• **Problem statement**
Lines from the one with "left ankle: (420, 352)" up to and including the one with "left knee: (60, 103)" are to be copied exactly from the records below, without their pictures.

• **Pose landmark coordinates**
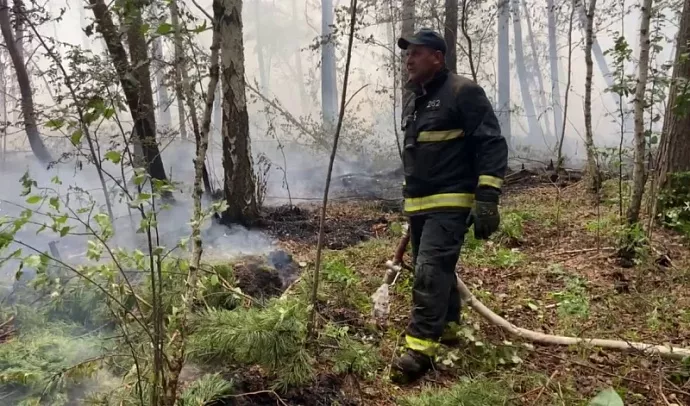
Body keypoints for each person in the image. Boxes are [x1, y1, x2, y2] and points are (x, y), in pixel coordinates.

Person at [392, 28, 509, 383]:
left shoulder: (463, 92)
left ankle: (420, 352)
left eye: (416, 53)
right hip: (421, 206)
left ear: (437, 58)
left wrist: (487, 197)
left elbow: (491, 144)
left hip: (451, 203)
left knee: (429, 271)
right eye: (407, 54)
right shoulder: (416, 100)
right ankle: (448, 330)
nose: (408, 60)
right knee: (434, 271)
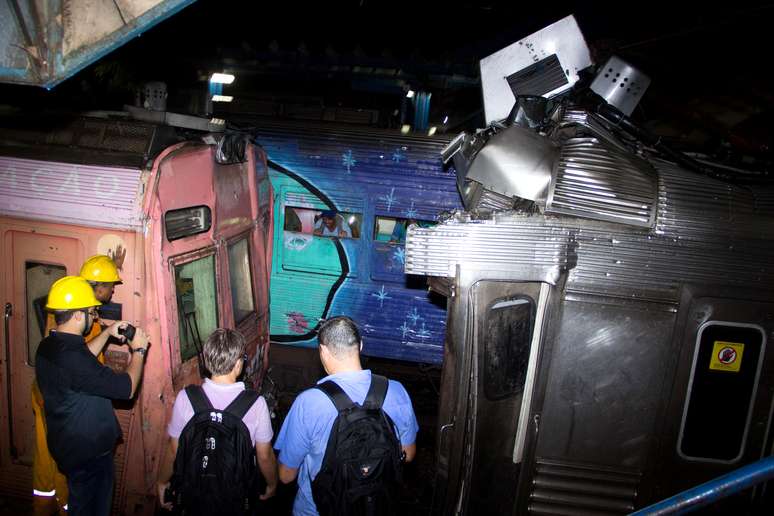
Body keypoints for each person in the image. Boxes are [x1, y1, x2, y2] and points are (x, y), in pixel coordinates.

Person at [275, 316, 418, 516]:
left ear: (323, 350)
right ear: (360, 346)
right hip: (376, 506)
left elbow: (286, 475)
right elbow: (408, 454)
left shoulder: (308, 402)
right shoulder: (396, 391)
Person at [35, 275, 149, 516]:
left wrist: (107, 333)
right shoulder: (74, 360)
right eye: (91, 312)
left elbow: (82, 357)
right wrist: (138, 350)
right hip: (89, 458)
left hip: (68, 447)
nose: (94, 316)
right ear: (77, 315)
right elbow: (126, 389)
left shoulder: (48, 347)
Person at [157, 328, 278, 513]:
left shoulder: (186, 397)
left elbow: (174, 449)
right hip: (235, 498)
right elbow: (264, 455)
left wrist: (162, 481)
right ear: (239, 364)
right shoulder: (256, 404)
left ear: (206, 361)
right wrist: (272, 484)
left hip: (195, 496)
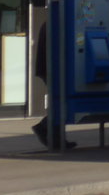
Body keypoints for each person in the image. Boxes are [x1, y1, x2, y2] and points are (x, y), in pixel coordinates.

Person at [31, 18, 76, 149]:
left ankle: (58, 139)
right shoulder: (55, 23)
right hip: (52, 70)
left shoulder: (52, 22)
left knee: (60, 103)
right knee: (60, 103)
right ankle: (44, 128)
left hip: (49, 69)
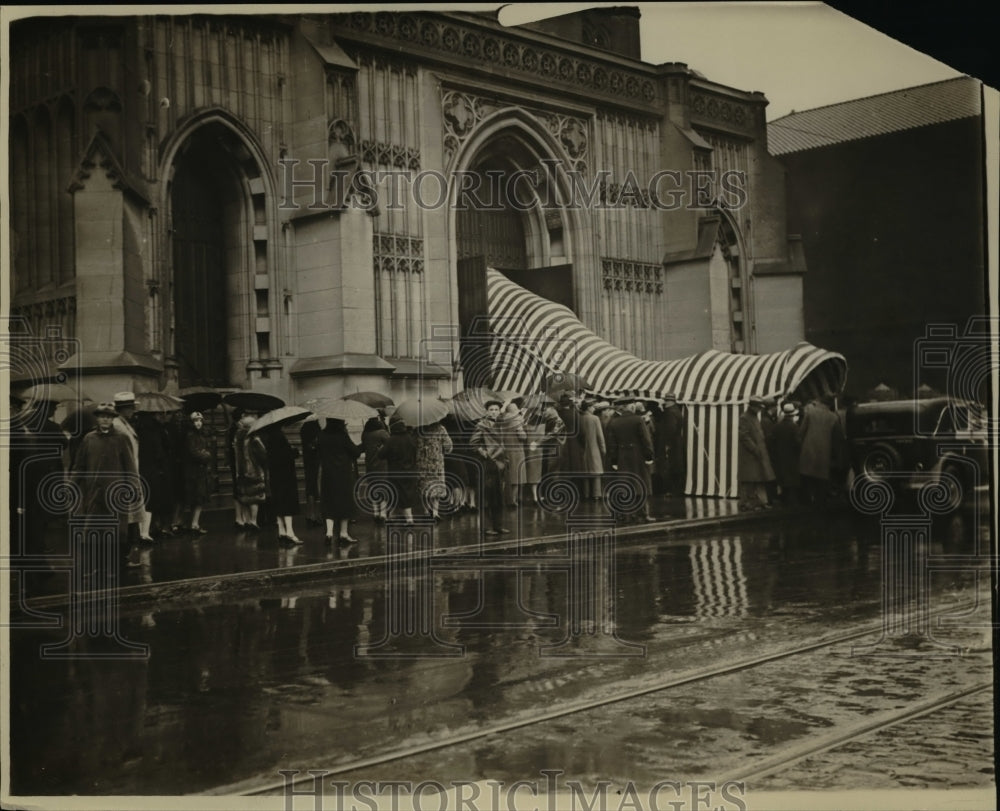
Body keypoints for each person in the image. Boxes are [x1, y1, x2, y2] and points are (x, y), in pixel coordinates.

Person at [72, 402, 143, 574]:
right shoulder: (89, 439)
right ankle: (97, 566)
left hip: (115, 493)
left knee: (117, 531)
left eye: (108, 417)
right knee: (95, 530)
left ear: (113, 419)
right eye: (102, 416)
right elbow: (79, 466)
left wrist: (133, 487)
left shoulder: (120, 438)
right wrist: (71, 484)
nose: (105, 420)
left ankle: (117, 565)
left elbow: (130, 466)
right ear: (97, 418)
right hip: (94, 494)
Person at [605, 401, 656, 522]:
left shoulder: (614, 422)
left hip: (622, 456)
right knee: (641, 484)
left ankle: (627, 515)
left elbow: (612, 444)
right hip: (637, 455)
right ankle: (643, 514)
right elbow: (645, 439)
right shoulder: (638, 420)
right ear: (631, 407)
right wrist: (649, 456)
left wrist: (614, 460)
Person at [317, 418, 362, 541]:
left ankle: (329, 533)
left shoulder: (321, 435)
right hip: (343, 475)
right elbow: (355, 452)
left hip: (327, 474)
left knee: (329, 502)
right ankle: (343, 533)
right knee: (344, 503)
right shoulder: (342, 436)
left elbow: (318, 452)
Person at [111, 391, 148, 542]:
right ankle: (126, 553)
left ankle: (129, 551)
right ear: (123, 409)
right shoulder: (118, 426)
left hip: (131, 472)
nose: (133, 411)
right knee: (126, 516)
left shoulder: (124, 424)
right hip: (125, 476)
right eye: (131, 408)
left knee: (130, 515)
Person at [135, 409, 177, 539]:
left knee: (148, 499)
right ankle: (152, 529)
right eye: (159, 414)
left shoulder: (140, 428)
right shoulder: (155, 430)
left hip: (145, 467)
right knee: (155, 499)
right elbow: (160, 449)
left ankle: (150, 529)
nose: (162, 416)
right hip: (157, 469)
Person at [470, 400, 510, 535]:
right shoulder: (481, 425)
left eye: (496, 409)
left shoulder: (501, 425)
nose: (494, 412)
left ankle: (498, 525)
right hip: (487, 464)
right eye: (491, 409)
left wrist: (506, 459)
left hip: (501, 464)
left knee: (499, 496)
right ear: (487, 411)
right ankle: (487, 527)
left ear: (500, 411)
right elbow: (474, 443)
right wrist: (485, 454)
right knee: (486, 496)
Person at [372, 418, 419, 525]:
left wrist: (380, 449)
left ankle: (408, 519)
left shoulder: (391, 440)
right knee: (406, 495)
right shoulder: (410, 438)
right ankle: (395, 516)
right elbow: (415, 453)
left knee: (397, 495)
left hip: (396, 472)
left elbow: (381, 455)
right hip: (410, 471)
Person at [260, 423, 301, 543]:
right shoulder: (279, 437)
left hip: (275, 475)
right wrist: (294, 452)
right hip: (285, 475)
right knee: (287, 503)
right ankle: (290, 532)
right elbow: (286, 455)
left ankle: (282, 531)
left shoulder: (268, 438)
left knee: (278, 503)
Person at [798, 396, 839, 505]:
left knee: (807, 476)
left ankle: (806, 502)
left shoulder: (810, 413)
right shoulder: (833, 417)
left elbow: (801, 432)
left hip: (808, 449)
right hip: (824, 452)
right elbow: (836, 438)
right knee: (821, 479)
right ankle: (820, 502)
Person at [738, 395, 775, 511]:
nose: (760, 409)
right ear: (752, 406)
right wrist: (755, 449)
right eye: (758, 407)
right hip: (750, 455)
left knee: (756, 479)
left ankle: (755, 502)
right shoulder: (744, 418)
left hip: (756, 454)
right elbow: (744, 436)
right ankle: (746, 503)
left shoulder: (754, 417)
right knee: (750, 479)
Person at [233, 412, 268, 530]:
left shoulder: (238, 438)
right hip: (254, 471)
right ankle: (253, 521)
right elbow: (263, 455)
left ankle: (247, 520)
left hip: (241, 471)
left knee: (245, 497)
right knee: (254, 499)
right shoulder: (254, 439)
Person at [181, 411, 214, 534]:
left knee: (198, 499)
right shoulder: (191, 435)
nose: (199, 423)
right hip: (194, 471)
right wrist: (207, 455)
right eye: (196, 421)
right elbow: (193, 452)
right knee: (197, 498)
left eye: (200, 420)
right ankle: (193, 524)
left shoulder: (198, 435)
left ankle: (194, 523)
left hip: (199, 471)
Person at [416, 419, 453, 520]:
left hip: (422, 463)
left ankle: (426, 510)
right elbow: (449, 446)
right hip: (437, 463)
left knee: (423, 486)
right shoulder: (440, 429)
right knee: (436, 487)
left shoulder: (419, 429)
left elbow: (415, 446)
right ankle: (435, 512)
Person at [771, 402, 803, 506]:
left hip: (780, 458)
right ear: (793, 415)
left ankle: (784, 500)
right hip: (792, 458)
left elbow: (772, 442)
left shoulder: (776, 426)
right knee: (792, 481)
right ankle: (792, 503)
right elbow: (798, 443)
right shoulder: (794, 427)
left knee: (783, 479)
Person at [497, 400, 527, 507]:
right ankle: (513, 501)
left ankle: (506, 499)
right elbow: (522, 437)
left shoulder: (503, 422)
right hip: (517, 452)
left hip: (507, 451)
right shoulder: (516, 422)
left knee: (508, 478)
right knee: (517, 479)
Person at [361, 415, 390, 522]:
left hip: (370, 464)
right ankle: (383, 513)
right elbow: (390, 444)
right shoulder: (382, 433)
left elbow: (363, 446)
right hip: (382, 465)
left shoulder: (365, 434)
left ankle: (375, 512)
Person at [579, 400, 606, 500]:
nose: (594, 408)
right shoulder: (595, 418)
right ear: (589, 407)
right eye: (593, 407)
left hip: (582, 450)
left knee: (585, 472)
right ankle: (596, 494)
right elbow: (600, 436)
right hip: (594, 449)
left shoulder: (579, 418)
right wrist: (603, 449)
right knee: (596, 473)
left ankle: (586, 494)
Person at [299, 417, 322, 527]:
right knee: (315, 488)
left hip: (307, 460)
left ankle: (310, 515)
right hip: (316, 461)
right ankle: (314, 515)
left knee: (310, 487)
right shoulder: (316, 429)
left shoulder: (304, 429)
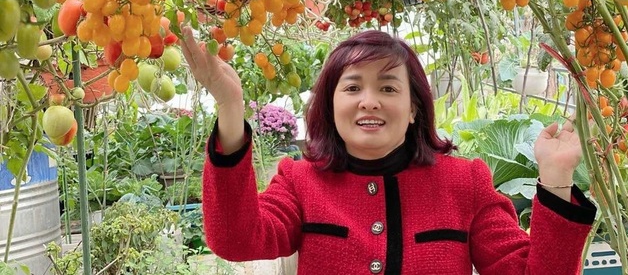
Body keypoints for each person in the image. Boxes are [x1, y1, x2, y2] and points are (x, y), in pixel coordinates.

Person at [180, 27, 596, 275]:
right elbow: (236, 239)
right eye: (353, 86)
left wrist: (557, 177)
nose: (369, 101)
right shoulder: (301, 181)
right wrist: (230, 107)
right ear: (331, 104)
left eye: (388, 88)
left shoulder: (463, 183)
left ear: (414, 109)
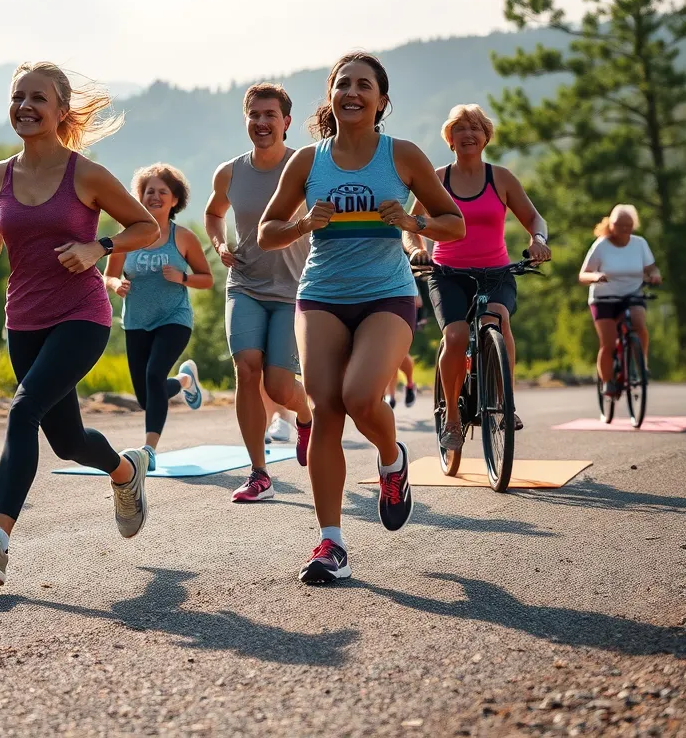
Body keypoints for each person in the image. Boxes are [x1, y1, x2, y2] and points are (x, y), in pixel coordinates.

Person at [258, 51, 464, 583]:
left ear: (381, 100)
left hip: (386, 295)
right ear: (330, 97)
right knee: (325, 407)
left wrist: (413, 219)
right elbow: (266, 232)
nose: (352, 92)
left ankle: (392, 459)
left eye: (363, 85)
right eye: (342, 84)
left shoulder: (404, 156)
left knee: (358, 396)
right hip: (322, 293)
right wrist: (304, 223)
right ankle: (330, 544)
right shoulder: (307, 161)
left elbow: (453, 224)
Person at [0, 62, 159, 587]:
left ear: (61, 110)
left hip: (81, 315)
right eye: (18, 96)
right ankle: (125, 472)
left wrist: (98, 247)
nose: (25, 106)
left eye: (37, 98)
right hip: (23, 319)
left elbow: (147, 226)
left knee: (22, 409)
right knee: (65, 441)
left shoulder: (83, 174)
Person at [408, 104, 550, 449]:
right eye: (460, 128)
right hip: (447, 273)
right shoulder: (437, 179)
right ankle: (453, 421)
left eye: (475, 127)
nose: (468, 134)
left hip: (496, 272)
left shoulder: (500, 178)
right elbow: (411, 225)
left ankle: (505, 401)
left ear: (486, 136)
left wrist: (538, 240)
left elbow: (535, 219)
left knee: (498, 320)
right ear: (450, 139)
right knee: (456, 336)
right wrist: (416, 249)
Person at [205, 82, 314, 502]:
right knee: (246, 369)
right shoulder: (230, 171)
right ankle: (259, 473)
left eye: (270, 115)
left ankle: (304, 415)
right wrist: (219, 245)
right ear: (246, 119)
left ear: (286, 122)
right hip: (246, 284)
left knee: (281, 386)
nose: (262, 123)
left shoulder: (304, 167)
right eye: (254, 115)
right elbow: (214, 213)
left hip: (294, 288)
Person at [103, 163, 213, 470]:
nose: (155, 196)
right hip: (136, 321)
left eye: (162, 192)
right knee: (145, 397)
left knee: (153, 376)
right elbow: (107, 276)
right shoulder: (126, 238)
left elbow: (206, 278)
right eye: (149, 191)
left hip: (173, 319)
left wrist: (183, 278)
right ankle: (186, 380)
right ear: (140, 197)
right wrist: (116, 284)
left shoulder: (184, 238)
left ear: (174, 199)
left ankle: (149, 450)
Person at [579, 204, 661, 394]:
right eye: (620, 225)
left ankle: (641, 363)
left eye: (629, 226)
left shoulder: (640, 243)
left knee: (639, 323)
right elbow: (584, 274)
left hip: (632, 294)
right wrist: (596, 277)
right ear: (611, 224)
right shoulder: (601, 245)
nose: (624, 230)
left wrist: (655, 275)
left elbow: (651, 268)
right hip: (603, 298)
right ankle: (608, 381)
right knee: (608, 343)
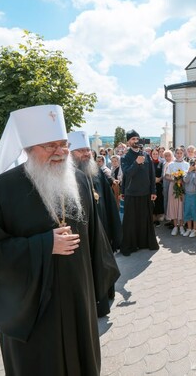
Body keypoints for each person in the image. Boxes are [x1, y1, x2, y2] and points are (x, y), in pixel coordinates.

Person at [0, 105, 119, 375]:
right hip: (33, 307)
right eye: (50, 146)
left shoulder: (79, 181)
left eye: (63, 144)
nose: (60, 152)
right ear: (28, 148)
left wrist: (101, 286)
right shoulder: (1, 190)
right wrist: (43, 244)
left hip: (77, 295)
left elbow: (96, 237)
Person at [68, 131, 121, 318]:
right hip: (83, 235)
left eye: (88, 150)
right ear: (70, 153)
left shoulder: (96, 172)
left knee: (104, 264)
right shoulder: (67, 178)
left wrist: (116, 232)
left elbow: (109, 202)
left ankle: (106, 295)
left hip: (103, 229)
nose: (86, 154)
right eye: (80, 150)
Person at [120, 129, 158, 256]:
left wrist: (153, 190)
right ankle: (131, 245)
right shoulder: (125, 157)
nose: (135, 141)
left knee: (145, 220)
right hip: (131, 193)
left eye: (137, 139)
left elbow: (151, 174)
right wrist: (136, 163)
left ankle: (145, 243)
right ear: (128, 142)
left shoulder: (146, 155)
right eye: (132, 139)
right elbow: (127, 174)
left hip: (146, 193)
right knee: (131, 221)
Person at [165, 147, 189, 235]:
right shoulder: (171, 164)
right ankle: (175, 226)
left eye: (180, 153)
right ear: (175, 154)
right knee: (174, 205)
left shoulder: (187, 164)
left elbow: (188, 175)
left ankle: (181, 226)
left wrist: (182, 179)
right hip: (173, 186)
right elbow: (166, 176)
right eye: (177, 153)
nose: (179, 155)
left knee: (182, 205)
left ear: (183, 154)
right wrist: (174, 179)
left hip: (183, 186)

• **Reply**
left ankle: (420, 352)
left eye: (416, 53)
right hip: (421, 206)
left ear: (437, 58)
left wrist: (487, 197)
left elbow: (491, 144)
left hip: (451, 203)
left knee: (429, 271)
right eye: (407, 54)
right shoulder: (416, 100)
right ankle: (448, 330)
nose: (408, 60)
right knee: (434, 271)
Body keypoints for each person in the image. Boxes are [x1, y1, x2, y2] and points are (x, y), in pixel coordinates.

Person at [275, 316, 418, 516]:
left ear: (323, 350)
right ear: (360, 346)
right hip: (376, 506)
left elbow: (286, 475)
right elbow: (408, 454)
left shoulder: (308, 402)
right shoulder: (396, 391)
Person at [35, 275, 149, 516]:
left wrist: (107, 333)
right shoulder: (74, 360)
right eye: (91, 312)
left elbow: (82, 357)
right wrist: (138, 350)
right hip: (89, 458)
left hip: (68, 447)
nose: (94, 316)
right ear: (77, 315)
right elbow: (126, 389)
left shoulder: (48, 347)
Person at [157, 328, 278, 513]:
left shoulder: (186, 397)
left elbow: (174, 449)
right hip: (235, 498)
right elbow: (264, 455)
left wrist: (162, 481)
right ear: (239, 364)
right shoulder: (256, 404)
left ear: (206, 361)
right wrist: (272, 484)
left hip: (195, 496)
Body keypoints for each person in the image. Boxes are [x1, y1, x2, y2] and points are (x, y), in pixel coordinates.

Person at [31, 18, 76, 149]:
left ankle: (58, 139)
right shoulder: (55, 23)
right hip: (52, 70)
left shoulder: (52, 22)
left knee: (60, 103)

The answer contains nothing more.